Hal yang mendasari prediksi diatas adalah fakta
bahwa sebagian besar dari Wilayah Amerika Serikat berada dalam satu
daratan, Disamping itu, sebagian lagi yang berbatasan dengan Kanada berada di
iklim Sedang Utara. Fakta yang lain adalah Wilayah Jepang yang, walaupun
merupakan Gugusan Pulau-pulau, tetapi nyaris seluruhnya terletak di wilayah
Iklim Sedang Utara. Iklim sedang yang menjadikan manusia-manusianya secara
determinis beradaptasi dengan cuaca ekstrim musim dingin selam 3 bulan yang
nyaris tanpa matahari.
Fakta-fakta geografis diatas menjadikan
kepentingan akan Kepulauan Hawai menjadi sangat penting, dimana peperangan yang
sebelumnya didasari faham kemanusiaan memerangi idiologi fasisme Jepang bisa
jadi menjadi kepentingan yang tercampuri oleh kepentingan yang lain, sebut saja
Kepemilikan atas Kepulauan Hawai yang identik dengan rayuan eksotisnya iklim
tropis yang kaya sinar matahari. Menjadi semakin relevan, jika Jepang
habis-habisan melawan Sekutu (beberapa negara Eropa dengan Komandannya Amerika
Serikat) memilih Simbol dalam Benderanya dengan Simbol Matahari sesuai dengan
Ajaran Shinto-nya. Setidaknya kita mengenal bebrapa kisah heroik tentara jepang
yang mempertontonkan budaya Harakiri dan kamikaze yang menakutkan bagi pihak
sekutu.
Sepertinya Perang dunia II tak akan pernah
berakhir tanpa tragedi kemanusian BOM Hiroshima dan Nagasaki 1945. Suatu
Prristiwa kemanusiaan yang telah memporak-porandakan patriotisme tentara Jepang
di berbagai negara Asia yang didudukinya, Akhir peperangan inilah yang kemudian
mempersembahkan pada dunia jumlah negara serikat Amerika menjadi 50. Dimana
Amerika Serikat sekarang inimmemiliki 48 Negara bagian dalam satu kesatuan wilayah
dan 1 negara bagian lain terpisah oleh Kanada (Alaska) serta Kepulauan Hawai
yang terletak nun jauh di tengah-tengah Samudera Pasifik.

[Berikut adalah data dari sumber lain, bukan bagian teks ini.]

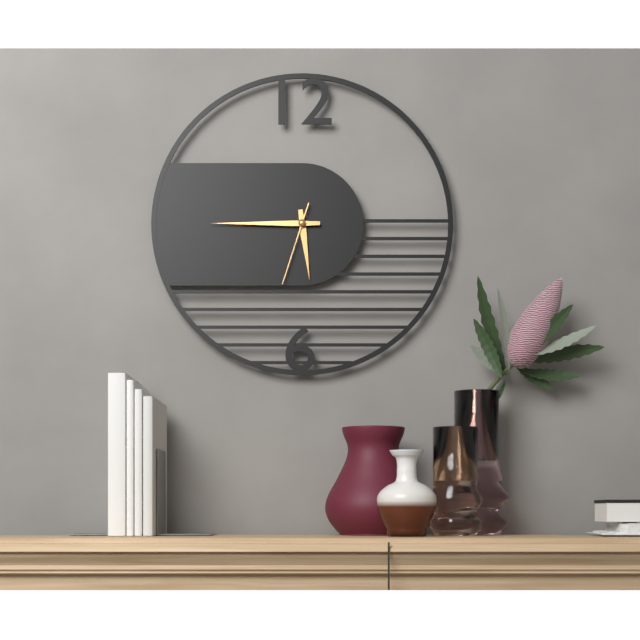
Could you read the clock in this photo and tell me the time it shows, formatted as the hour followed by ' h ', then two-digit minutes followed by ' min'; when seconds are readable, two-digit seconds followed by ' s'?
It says 5 h 45 min 33 s
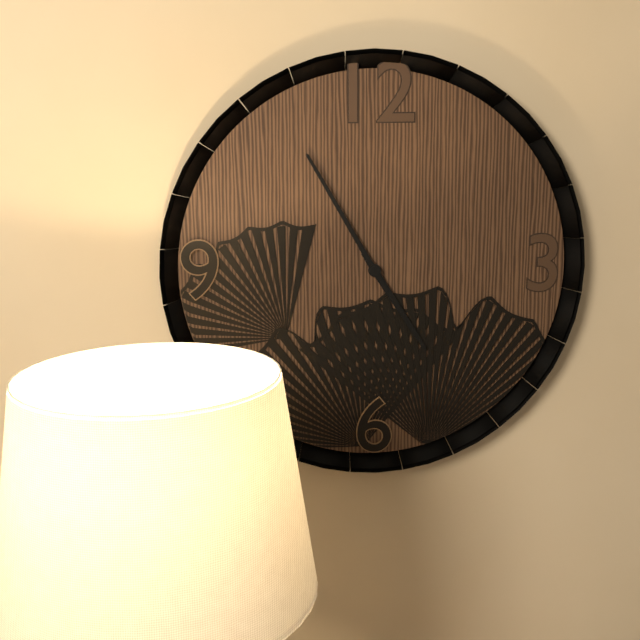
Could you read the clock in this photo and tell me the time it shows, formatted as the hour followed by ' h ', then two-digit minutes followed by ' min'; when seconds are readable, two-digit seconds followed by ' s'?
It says 4 h 55 min
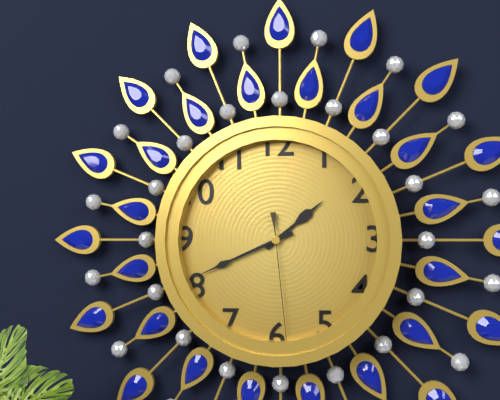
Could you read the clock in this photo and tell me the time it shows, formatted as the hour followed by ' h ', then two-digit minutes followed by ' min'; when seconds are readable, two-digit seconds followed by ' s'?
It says 1 h 41 min 29 s
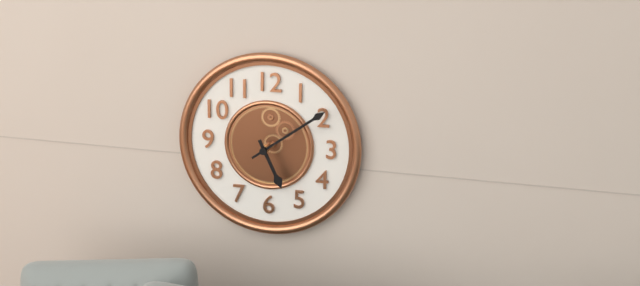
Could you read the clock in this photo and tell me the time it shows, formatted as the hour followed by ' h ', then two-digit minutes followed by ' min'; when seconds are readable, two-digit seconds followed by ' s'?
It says 5 h 09 min
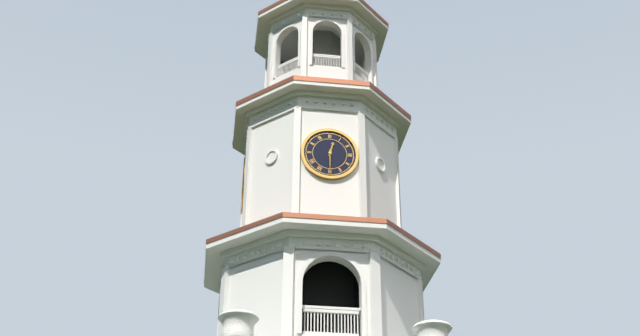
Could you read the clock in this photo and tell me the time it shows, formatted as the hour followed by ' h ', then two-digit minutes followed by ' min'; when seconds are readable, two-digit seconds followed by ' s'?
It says 12 h 30 min
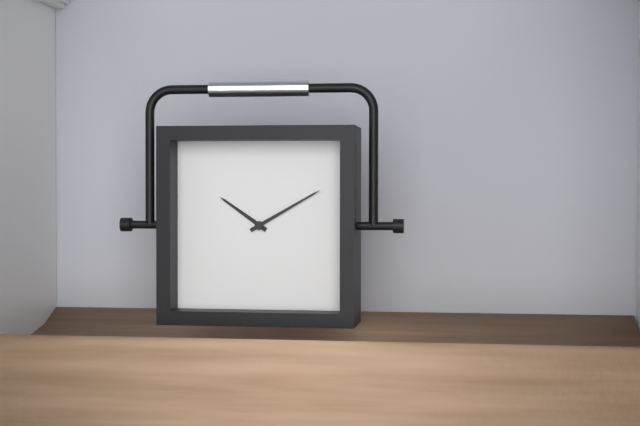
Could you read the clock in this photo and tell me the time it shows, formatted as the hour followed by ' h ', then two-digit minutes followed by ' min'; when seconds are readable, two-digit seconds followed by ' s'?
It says 10 h 10 min
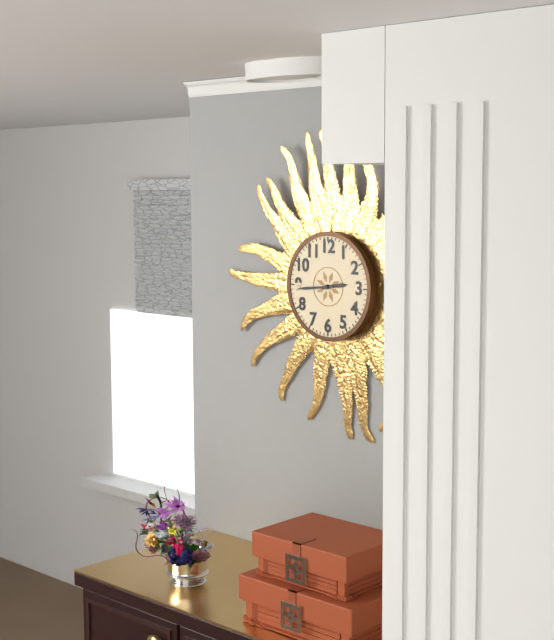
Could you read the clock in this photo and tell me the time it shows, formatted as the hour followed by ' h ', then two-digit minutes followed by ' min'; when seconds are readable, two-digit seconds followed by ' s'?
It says 2 h 44 min
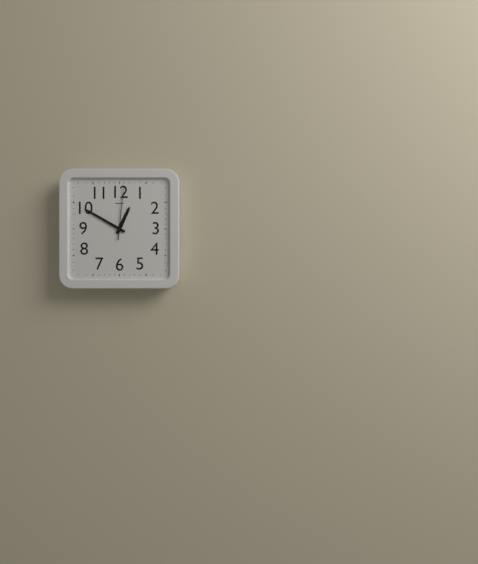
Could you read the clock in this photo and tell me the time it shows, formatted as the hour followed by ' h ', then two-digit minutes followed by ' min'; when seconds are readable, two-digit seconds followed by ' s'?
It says 12 h 50 min 01 s
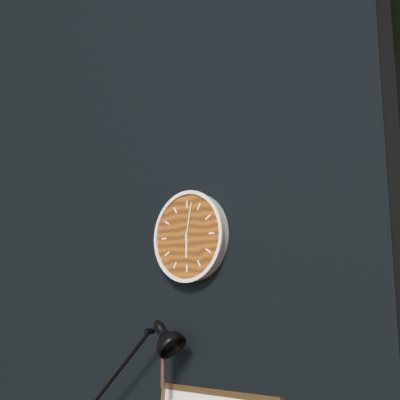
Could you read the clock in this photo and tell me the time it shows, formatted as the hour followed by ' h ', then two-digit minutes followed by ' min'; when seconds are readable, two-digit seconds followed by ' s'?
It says 6 h 02 min
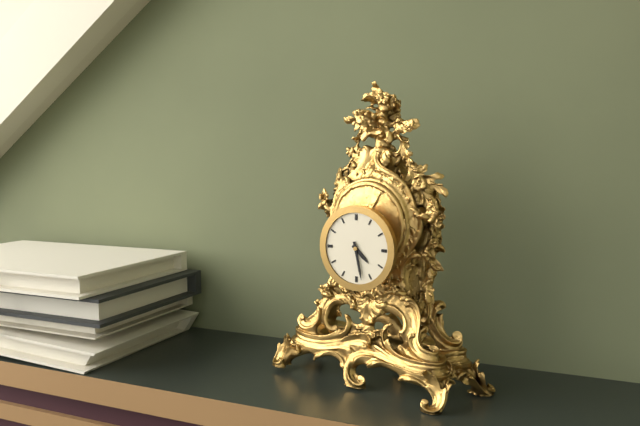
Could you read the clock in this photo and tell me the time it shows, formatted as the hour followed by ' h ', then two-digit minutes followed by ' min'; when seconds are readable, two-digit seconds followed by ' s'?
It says 4 h 28 min
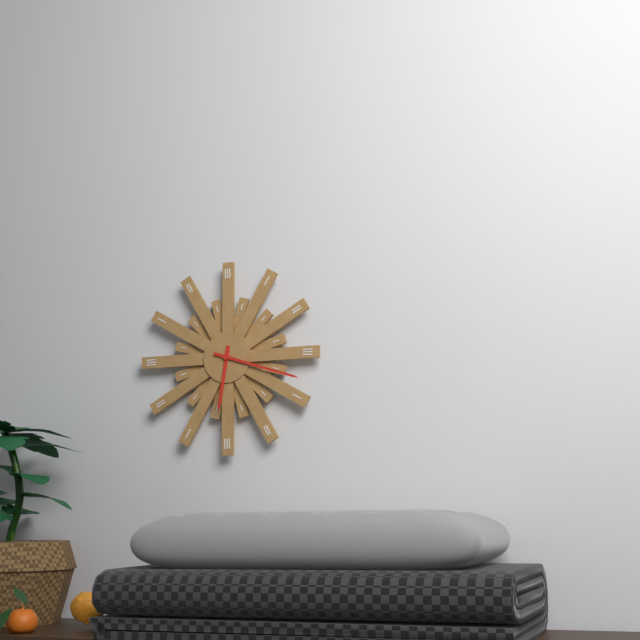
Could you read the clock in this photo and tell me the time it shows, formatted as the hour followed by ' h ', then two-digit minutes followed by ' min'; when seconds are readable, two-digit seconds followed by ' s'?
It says 6 h 18 min
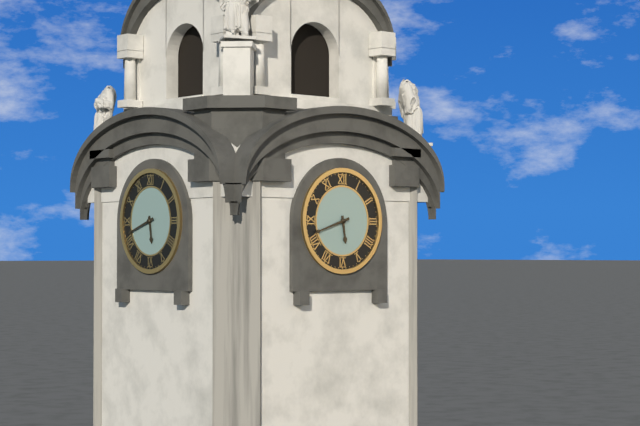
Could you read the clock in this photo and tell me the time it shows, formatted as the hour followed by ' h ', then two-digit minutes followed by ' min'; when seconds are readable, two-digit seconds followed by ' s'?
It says 5 h 42 min
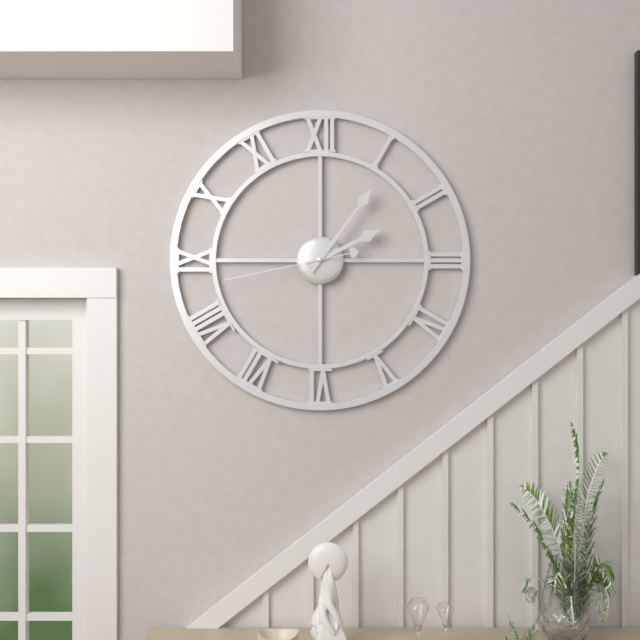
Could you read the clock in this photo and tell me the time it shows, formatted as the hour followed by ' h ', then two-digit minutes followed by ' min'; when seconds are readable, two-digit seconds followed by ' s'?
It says 2 h 06 min 43 s
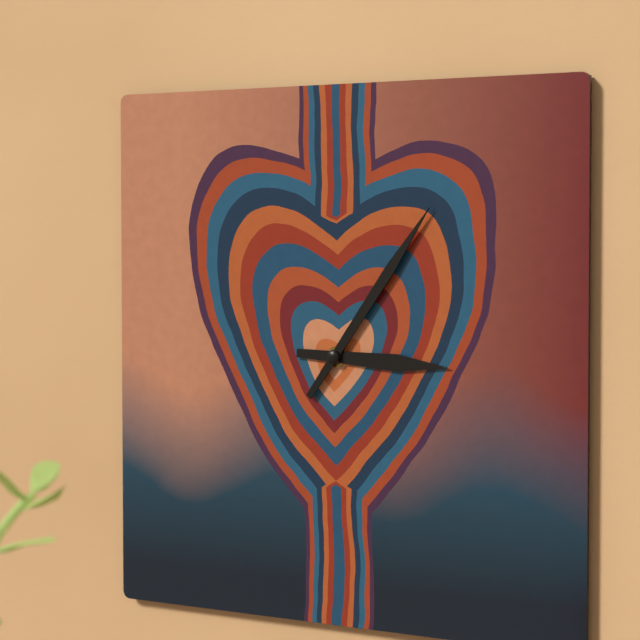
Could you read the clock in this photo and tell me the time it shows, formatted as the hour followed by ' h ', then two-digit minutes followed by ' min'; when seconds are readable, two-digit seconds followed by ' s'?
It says 3 h 06 min
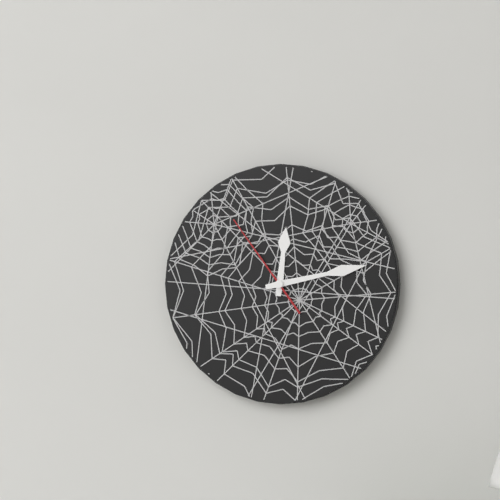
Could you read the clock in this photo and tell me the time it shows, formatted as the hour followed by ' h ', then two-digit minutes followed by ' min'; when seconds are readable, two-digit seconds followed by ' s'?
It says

Lalu apa yang bisa dipetik dari naarasi diatas,
diantaranya adalah kepentingan manusia dibumi akan sinar matahari tak
terbantahkan, bahkan menelikung pada pertarungan politik yang semulanya
berkutat pada masalah ekspansi idiologi. Yang kita tahu sekarang adalah para
turis musim dingin Iklim Sedang Belahan Bumi Utara asal Amerika Serikat
mendapatkan kemudahan berkunjung menemui Sinar Matahari Tropis yang kaya
Vitamin D di Kepulauan Hawai tanpa visa kunjungan wisata selama bertahun-tahun
Pasca PD II, karena serasa mengunjungi bagian dari negaranya sendiri.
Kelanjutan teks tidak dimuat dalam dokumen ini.